O parque de merendas, com direito a placas a indicar o caminho, tem três bobinas de cabos eléctricos a improvisar mesas (algum incauto que lá vá só pode merendar de pé pois não há bancos e, se os levar de casa, fica com a dita mesa a bater-lhe na testa). Não admira que na 5.ª Feira da Ascensão não houvesse vivalma naquele “parque”. Visitamos Concelhos logo aqui ao lado como Golegã e Chamusca que se dizem muito mais pobres que o de Torres Novas que, mesmo em pequenas aldeias, têm espaços públicos aprazíveis e cuidados, com mobiliário adequado. Mas nós não. Somos o Concelho marcado pela ostentação circunscrita à cidade. O Concelho das grandes obras de todas as rotundas de todos os formatos possíveis e imaginários.
Por vezes, não são necessários grandes investimentos mas pelo menos que sejam devidamente integrados e adequados aos fins. Riachos, não tem coisa que se diga com princípio e fim. Parece que o que nasce é tudo mais ou menos atamancado. Lutámos durante anos e anos por melhores condições de circulação pedonal na estrada nacional. A muito custo, fizeram-se, parcialmente, uns passeios com mais lombas que o carrossel da feira. Lá vamos andando a contornar obstáculos. A boa vontade é que se acabou a meio e as ruas de St.º António e Bênção do Gado continuam com muita valeta por onde andar.

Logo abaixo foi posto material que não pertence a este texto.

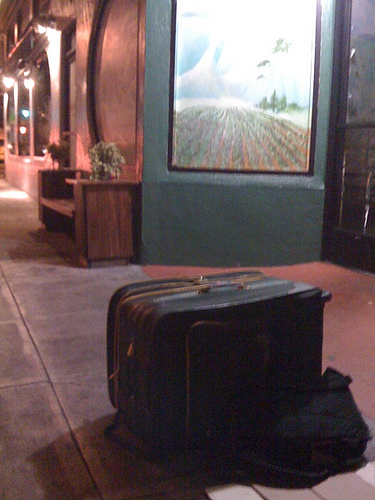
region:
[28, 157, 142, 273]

Agora, andam a fazer uns jardins de pedra no Tocha. Dizia-se que era uma zona verde e que estava pronta antes da Bênção do Gado de 2008. Depois que se faziam as infra-estruturas antes da festa e a relva era colocada só depois. Já se gastaram por lá umas boas sacas de cimento a fazer umas coisas que parecem uns heliportos. O que sairá de lá, não se sabe, mas sabe-se que o que foi prometido não é o que está a ser feito. É o costume. Oculta-se o projecto (se ele existe) não vá algum dos maldizentes dos Riachos pronunciar-se.
Perante tudo isto e muito mais que se podia citar, estamos, insistentemente, calados.

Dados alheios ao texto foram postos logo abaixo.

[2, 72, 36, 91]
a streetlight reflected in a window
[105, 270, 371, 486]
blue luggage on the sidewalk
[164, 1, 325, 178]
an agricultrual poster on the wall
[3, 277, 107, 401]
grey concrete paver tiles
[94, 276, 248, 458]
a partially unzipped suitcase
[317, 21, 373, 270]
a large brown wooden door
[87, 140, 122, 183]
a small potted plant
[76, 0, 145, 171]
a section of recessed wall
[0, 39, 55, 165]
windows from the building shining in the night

Na cerimónia das comemorações do aniversário da elevação de Riachos a vila as entidades políticas falaram para uma sala praticamente vazia. Pudera, temos razões para comemorar? Parece que não. Mas porque é que continuamos indiferentes? Este nosso alheamento no que à política diz respeito só vem provar que consentimos que usem o poder como lhes aprouver e é isso que lhes interessa. Em tempos, um Presidente da República disse que tínhamos direito à indignação. Pois indignem-se!
Para não acabar só a dizer mal, o que gosto mesmo é do carro de bois na rotunda à Rua do Ribeiro com uma chavelha cor-de-rosa. O que é que querem? Faz-me sorrir, ou vociferar impropérios, depende da ocasião. É a nossa cereja em cima do bolo.